The problem:
How many lines of the material contain the string 'single'? Give only the number.

(Source data)

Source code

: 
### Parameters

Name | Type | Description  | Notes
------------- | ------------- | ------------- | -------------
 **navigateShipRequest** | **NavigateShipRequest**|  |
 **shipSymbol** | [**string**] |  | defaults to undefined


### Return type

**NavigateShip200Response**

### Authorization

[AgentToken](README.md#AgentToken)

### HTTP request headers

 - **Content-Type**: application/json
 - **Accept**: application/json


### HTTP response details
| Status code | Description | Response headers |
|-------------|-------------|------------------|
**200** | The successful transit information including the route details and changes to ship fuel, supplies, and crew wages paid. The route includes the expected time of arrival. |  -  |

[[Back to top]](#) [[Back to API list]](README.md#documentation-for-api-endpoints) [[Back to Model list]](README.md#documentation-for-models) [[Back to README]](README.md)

(End Source data)
(Source data)

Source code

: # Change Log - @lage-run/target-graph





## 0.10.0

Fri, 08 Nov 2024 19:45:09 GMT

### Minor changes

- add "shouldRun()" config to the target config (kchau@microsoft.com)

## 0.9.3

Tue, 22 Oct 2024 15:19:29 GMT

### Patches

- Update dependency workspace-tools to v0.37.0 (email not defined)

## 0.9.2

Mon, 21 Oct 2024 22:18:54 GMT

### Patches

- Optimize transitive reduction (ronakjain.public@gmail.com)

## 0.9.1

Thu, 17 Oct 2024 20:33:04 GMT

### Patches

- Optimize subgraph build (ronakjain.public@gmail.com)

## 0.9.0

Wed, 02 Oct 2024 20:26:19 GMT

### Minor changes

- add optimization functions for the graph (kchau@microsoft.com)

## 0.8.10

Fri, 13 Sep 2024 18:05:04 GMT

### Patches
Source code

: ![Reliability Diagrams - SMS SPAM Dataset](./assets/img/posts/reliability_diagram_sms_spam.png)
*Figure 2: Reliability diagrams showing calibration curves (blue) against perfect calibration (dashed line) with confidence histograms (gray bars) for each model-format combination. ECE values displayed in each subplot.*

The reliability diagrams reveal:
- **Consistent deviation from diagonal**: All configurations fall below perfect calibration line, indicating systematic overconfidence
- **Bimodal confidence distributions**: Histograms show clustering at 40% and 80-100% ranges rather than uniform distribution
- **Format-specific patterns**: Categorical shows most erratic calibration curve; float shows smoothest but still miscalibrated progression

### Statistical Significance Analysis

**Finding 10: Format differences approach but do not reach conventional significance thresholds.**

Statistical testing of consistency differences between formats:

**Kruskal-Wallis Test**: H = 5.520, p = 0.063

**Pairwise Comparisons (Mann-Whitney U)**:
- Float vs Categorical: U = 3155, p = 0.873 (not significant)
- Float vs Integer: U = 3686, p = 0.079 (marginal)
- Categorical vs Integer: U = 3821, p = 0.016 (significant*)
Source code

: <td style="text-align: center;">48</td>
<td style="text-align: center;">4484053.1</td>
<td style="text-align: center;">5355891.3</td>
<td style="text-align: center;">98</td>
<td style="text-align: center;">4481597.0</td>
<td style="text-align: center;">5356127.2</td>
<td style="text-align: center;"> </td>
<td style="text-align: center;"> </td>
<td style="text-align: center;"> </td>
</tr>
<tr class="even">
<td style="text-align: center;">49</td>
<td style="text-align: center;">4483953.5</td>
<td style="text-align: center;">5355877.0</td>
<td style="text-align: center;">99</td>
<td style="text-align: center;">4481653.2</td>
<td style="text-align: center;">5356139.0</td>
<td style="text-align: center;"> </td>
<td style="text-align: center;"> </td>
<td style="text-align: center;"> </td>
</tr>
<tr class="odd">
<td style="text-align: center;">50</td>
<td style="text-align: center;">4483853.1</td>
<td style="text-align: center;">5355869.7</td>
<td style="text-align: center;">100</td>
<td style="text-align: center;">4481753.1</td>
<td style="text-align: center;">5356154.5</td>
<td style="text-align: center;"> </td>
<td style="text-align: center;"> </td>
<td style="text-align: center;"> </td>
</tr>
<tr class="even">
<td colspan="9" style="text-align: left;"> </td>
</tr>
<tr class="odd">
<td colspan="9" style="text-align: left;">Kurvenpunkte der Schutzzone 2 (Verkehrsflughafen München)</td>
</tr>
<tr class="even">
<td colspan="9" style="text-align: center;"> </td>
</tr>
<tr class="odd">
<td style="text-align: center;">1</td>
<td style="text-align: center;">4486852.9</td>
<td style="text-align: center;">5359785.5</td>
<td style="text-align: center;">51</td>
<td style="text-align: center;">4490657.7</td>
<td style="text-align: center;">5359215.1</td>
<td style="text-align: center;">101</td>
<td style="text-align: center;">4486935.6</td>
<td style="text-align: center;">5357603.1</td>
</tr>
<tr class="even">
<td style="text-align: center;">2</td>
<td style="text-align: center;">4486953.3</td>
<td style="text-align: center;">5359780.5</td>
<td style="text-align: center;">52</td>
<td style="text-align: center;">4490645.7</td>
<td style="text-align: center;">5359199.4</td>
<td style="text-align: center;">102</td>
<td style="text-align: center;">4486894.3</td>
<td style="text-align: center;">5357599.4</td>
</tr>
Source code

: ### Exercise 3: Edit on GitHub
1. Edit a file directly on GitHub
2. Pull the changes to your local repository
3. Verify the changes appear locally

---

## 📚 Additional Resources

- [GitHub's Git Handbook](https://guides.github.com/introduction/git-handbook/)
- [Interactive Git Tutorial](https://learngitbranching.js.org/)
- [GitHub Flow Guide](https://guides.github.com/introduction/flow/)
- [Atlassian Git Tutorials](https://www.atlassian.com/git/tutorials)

(End Source data)
(Source data)

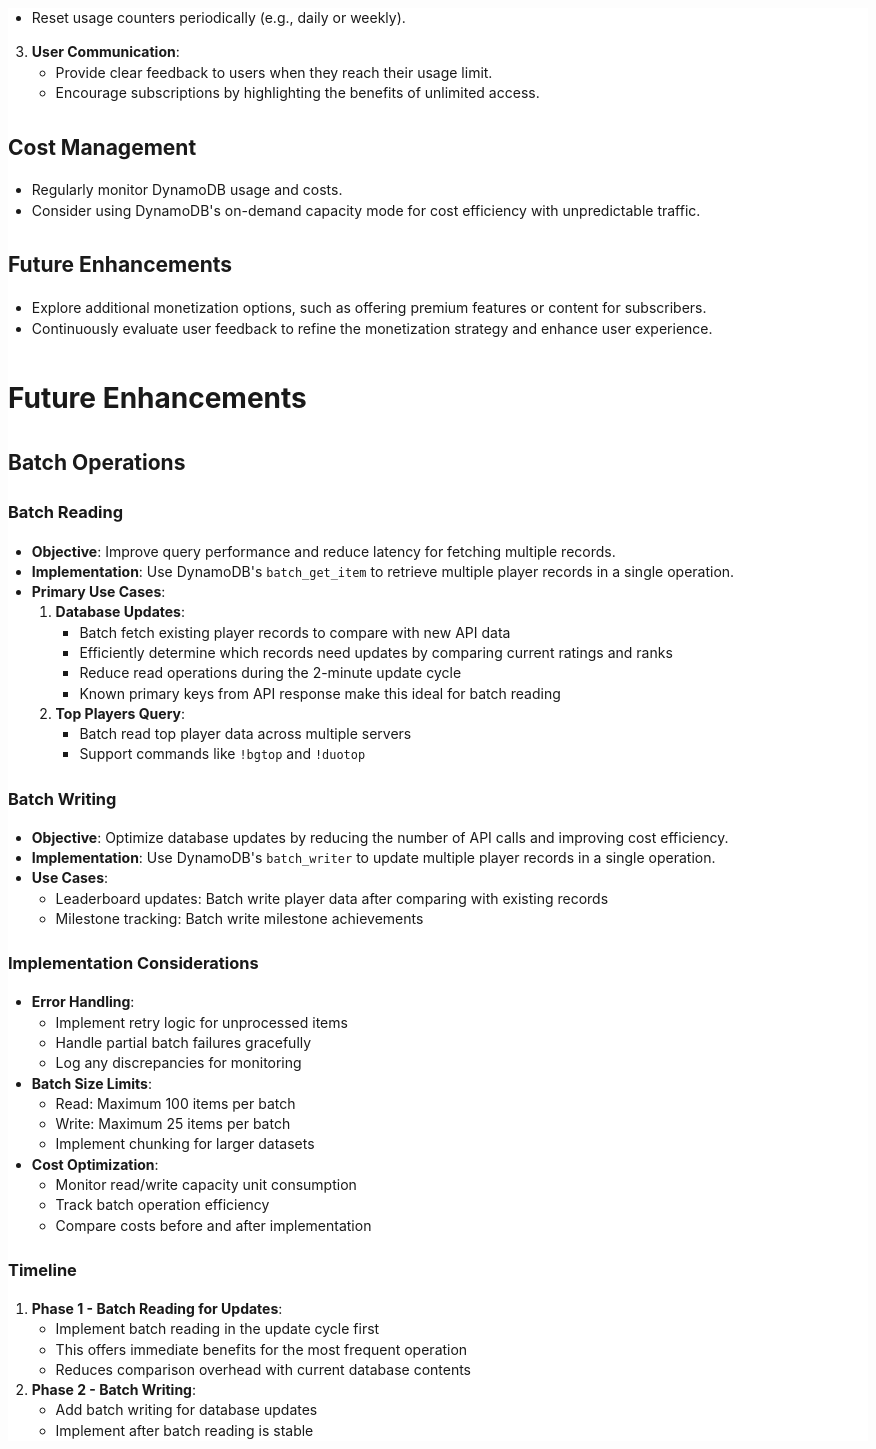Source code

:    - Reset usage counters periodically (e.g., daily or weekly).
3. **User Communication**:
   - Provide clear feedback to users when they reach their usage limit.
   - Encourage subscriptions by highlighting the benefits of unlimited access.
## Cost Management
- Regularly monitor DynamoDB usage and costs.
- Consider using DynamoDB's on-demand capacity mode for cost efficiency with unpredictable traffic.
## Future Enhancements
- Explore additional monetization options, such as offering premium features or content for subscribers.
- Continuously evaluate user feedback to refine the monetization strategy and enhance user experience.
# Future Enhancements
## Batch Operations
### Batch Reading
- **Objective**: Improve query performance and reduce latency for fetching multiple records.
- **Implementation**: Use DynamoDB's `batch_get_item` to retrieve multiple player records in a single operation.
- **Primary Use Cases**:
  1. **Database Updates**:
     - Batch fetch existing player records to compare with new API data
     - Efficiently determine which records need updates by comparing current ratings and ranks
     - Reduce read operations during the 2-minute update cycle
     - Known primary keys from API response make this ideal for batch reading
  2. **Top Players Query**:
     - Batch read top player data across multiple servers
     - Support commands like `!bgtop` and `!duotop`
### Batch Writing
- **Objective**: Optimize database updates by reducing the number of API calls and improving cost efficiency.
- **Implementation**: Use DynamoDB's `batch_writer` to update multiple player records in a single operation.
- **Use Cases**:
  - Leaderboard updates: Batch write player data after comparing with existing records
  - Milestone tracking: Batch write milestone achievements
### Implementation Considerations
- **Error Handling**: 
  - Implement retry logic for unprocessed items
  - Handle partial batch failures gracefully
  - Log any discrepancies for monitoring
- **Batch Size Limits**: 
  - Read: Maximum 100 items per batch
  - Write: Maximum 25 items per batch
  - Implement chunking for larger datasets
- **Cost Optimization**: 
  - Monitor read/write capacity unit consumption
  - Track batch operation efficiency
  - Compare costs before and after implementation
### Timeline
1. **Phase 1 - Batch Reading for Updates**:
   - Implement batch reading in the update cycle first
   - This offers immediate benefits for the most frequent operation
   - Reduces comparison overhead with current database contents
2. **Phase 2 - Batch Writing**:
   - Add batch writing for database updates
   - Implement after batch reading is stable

(End Source data)

Exercise result:
2